Edit difference data
===============

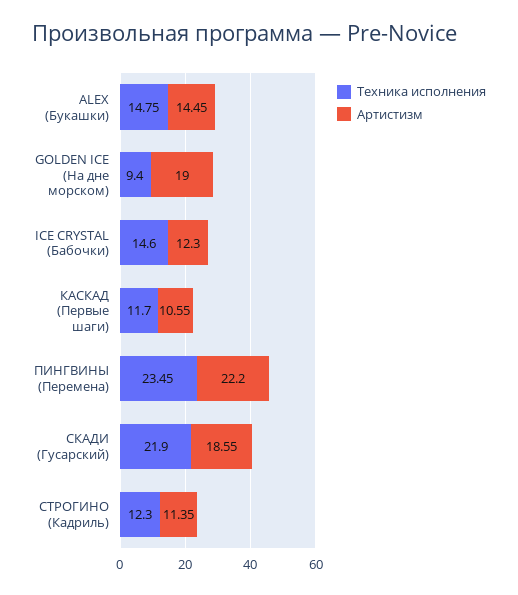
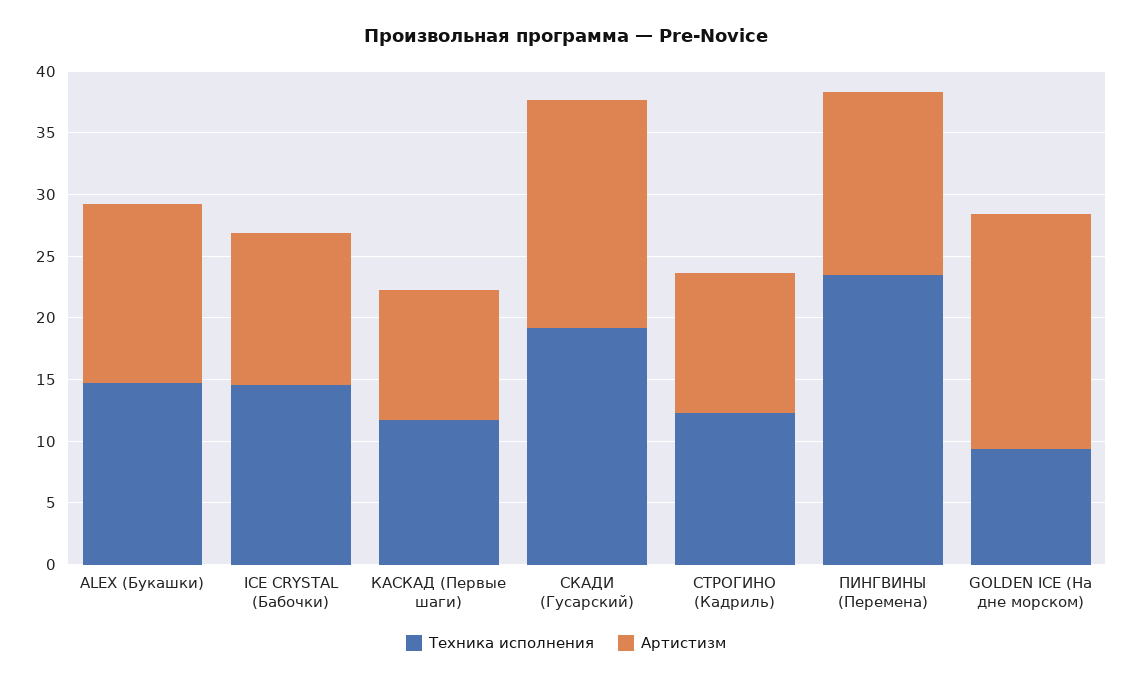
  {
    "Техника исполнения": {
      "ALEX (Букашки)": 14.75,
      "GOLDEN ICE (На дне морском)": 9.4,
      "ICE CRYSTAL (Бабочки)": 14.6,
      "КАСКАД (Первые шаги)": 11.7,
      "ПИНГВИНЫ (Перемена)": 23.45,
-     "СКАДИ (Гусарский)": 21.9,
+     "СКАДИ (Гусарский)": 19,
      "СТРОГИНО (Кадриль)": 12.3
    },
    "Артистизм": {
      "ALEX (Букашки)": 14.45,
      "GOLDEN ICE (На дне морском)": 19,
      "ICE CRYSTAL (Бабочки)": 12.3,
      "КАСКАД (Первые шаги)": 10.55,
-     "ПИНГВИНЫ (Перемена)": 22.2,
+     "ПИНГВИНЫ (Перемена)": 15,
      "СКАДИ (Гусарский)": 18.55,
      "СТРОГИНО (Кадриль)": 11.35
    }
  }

===============

- Activity -
Return each full line of the entries that contains the word "CRYSTAL".

- Result for this task -
      "ICE CRYSTAL (Бабочки)": 14.6,
      "ICE CRYSTAL (Бабочки)": 12.3,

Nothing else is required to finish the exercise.